* _Text shown_:
◆ ◆ ◆ ◆ ◆ ◆ ◆

Tell us about yourself. Where are you originally from?
Although I was born in Brisbane, I have always considered myself a New Zealander. My mother, originally from Hawke's Bay, crossed the ditch for work. My father was an Australian Army Second World War anti-aircraft artillery veteran who served in the Battle of El Alamein in Egypt and later in New Guinea.
When I was less than one year old my parents separated and my mother, pregnant, brought me back to New Zealand. We settled in Auckland. I joined the Army from there as a cadet at age 17, spending my first year in Waiouru.
Tell us about your career.
After Waiouru I became an infantryman. My 49-year military career in the Regular Force infantry includes the first five years as a soldier and a further 44 as a commissioned officer. I am now in the Army Reserve.
During my service in the Regular Force, I was lucky enough to spend a total of six years in Singapore across three two-year postings, two years each in Australia, the USA and finally as the New Zealand Defence Attaché to the Republic of Turkey.
In addition to these postings, I was deployed to Angola with the United Nations, to East Timor twice, and most recently to Iraq and Kuwait.
A favourite Manawatū memory is the New Zealand Battalion 4 farewell parade for East Timor held in the Palmerston North Square in May 2001. It was a great send-off and confirmation of the region’s support for the armed forces, which I believe is still the case today.
How long did you live in Palmerston North?
I had not been to Linton before 1996. We maintained our family home in the Manawatū almost continuously from 1996 apart from two years in Wellington and two in the USA, until we relocated to Napier in 2022. I commuted on a weekly basis between Palmerston North and either Trentham or Wellington CBD.
From 1999 we lived in Hokowhitu rather than on base. I like the military association with the name Hokowhitu. It came about when the name Te Hokowhitu a Tū was bestowed to the New Zealand Māori Contingent and New Zealand Māori (Pioneer) Battalion in World War One. Tū is an abbreviation for Tūmatauenga, the God of War. The English translation being “one hundred and forty warriors” of Te Hokowhitu a Tū – the 140 warriors of the god of war, Tū-mata-uenga, and its link to the New Zealand Army, Ngati Tūmatauenga.
Where did you train?

◆ ◆ ◆ ◆ ◆ ◆ ◆

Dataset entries

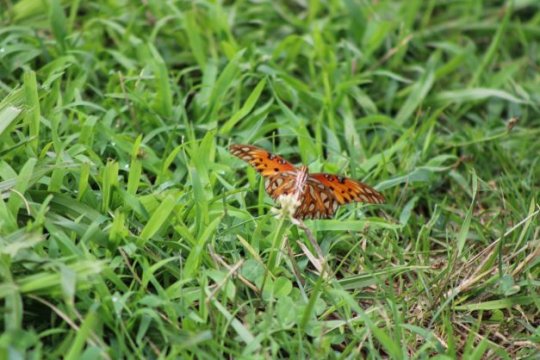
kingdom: Animalia
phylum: Arthropoda
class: Insecta
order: Lepidoptera
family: Nymphalidae
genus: Dione
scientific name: Dione vanillae
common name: Gulf Fritillary
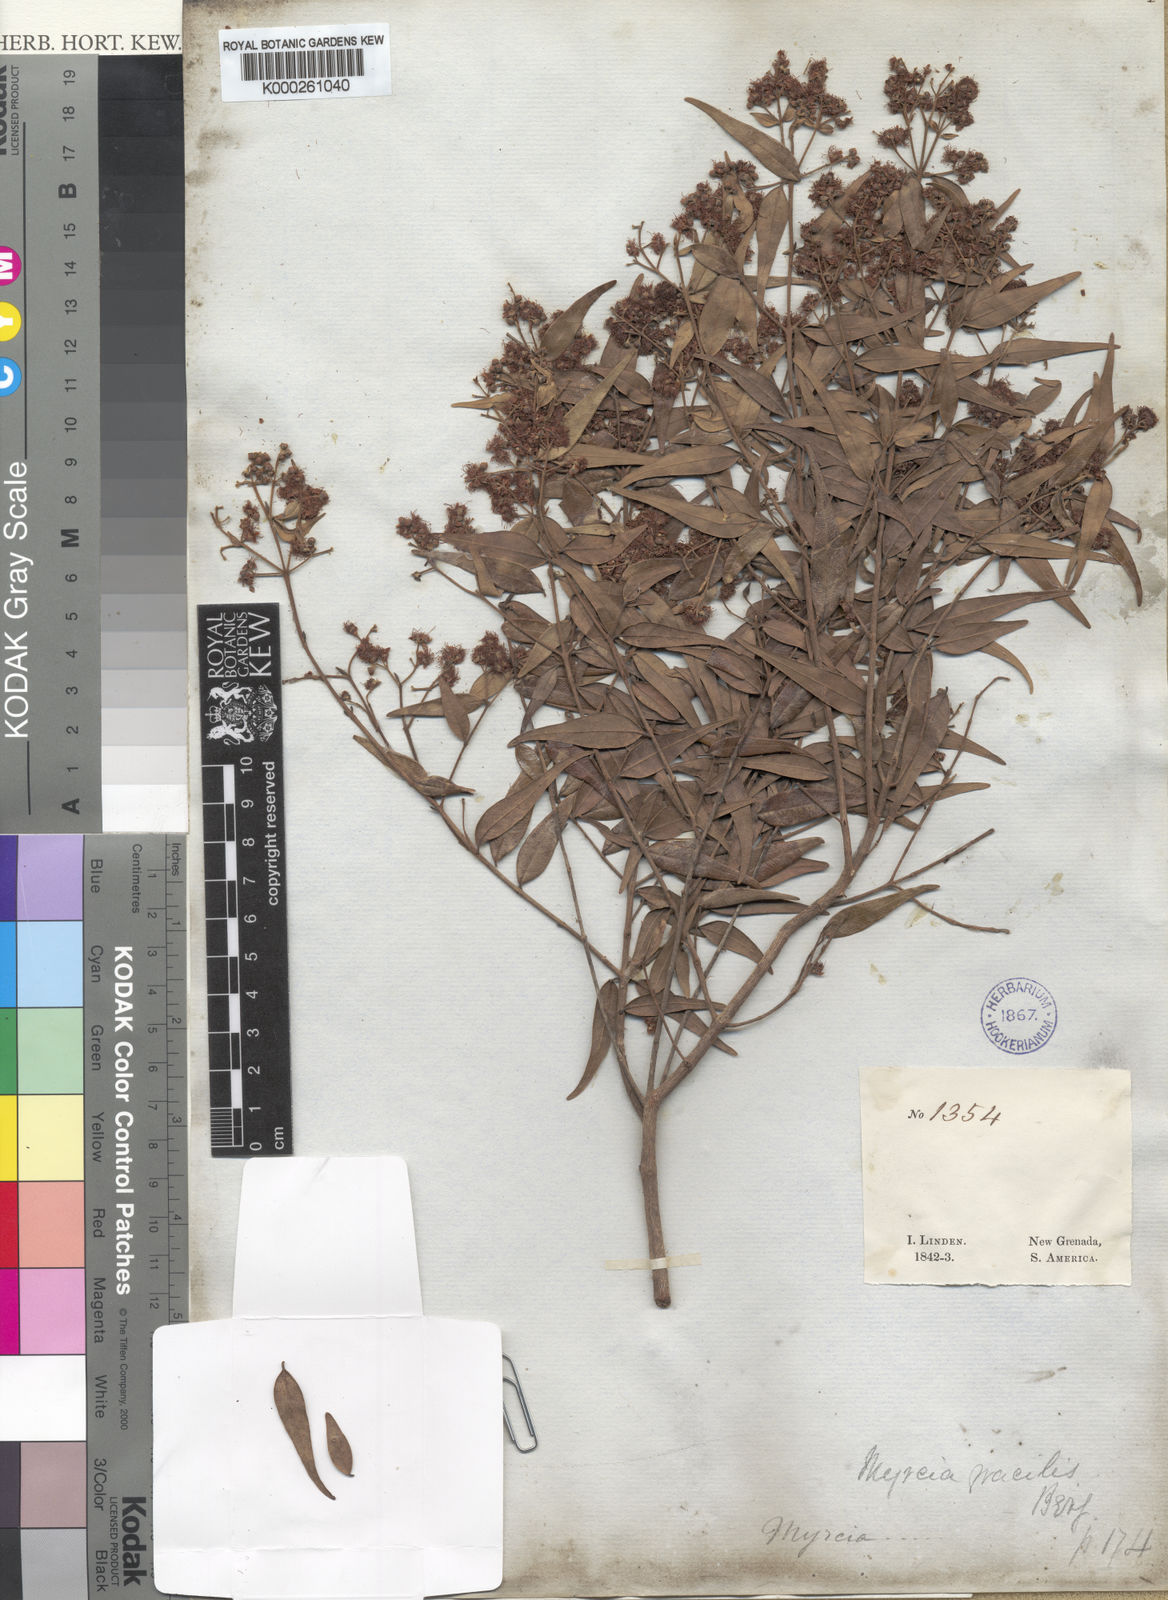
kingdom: Plantae
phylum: Tracheophyta
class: Magnoliopsida
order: Myrtales
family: Myrtaceae
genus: Myrcia
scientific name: Myrcia splendens
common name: Surinam cherry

◆ ◆ ◆ ◆ ◆ ◆ ◆

* _Directives_:
1. Turn the interview paragraph beginning "During my service in the Regular Force" into a short list of the overseas postings it mentions and how long each lasted.
2. Using the interview, answer each question on its own line, labeled (a), (b) and (c):
(a) Where was the speaker's mother originally from?
(b) How many years of the military career were served as a commissioned officer?
(c) In what year did the family relocate to Napier?
3. Reproduce the interview text, everything from "Although I was" down to "about your career.".
The entries are separate material from the interview.

* _Answers to the problems_:
1.
- Singapore: six years in total, across three two-year postings
- Australia: two years
- USA: two years
- Republic of Turkey: two years, as the New Zealand Defence Attaché

2.
(a) Hawke's Bay
(b) 44
(c) 2022

3.
Although I was born in Brisbane, I have always considered myself a New Zealander. My mother, originally from Hawke's Bay, crossed the ditch for work. My father was an Australian Army Second World War anti-aircraft artillery veteran who served in the Battle of El Alamein in Egypt and later in New Guinea.
When I was less than one year old my parents separated and my mother, pregnant, brought me back to New Zealand. We settled in Auckland. I joined the Army from there as a cadet at age 17, spending my first year in Waiouru.
Tell us about your career.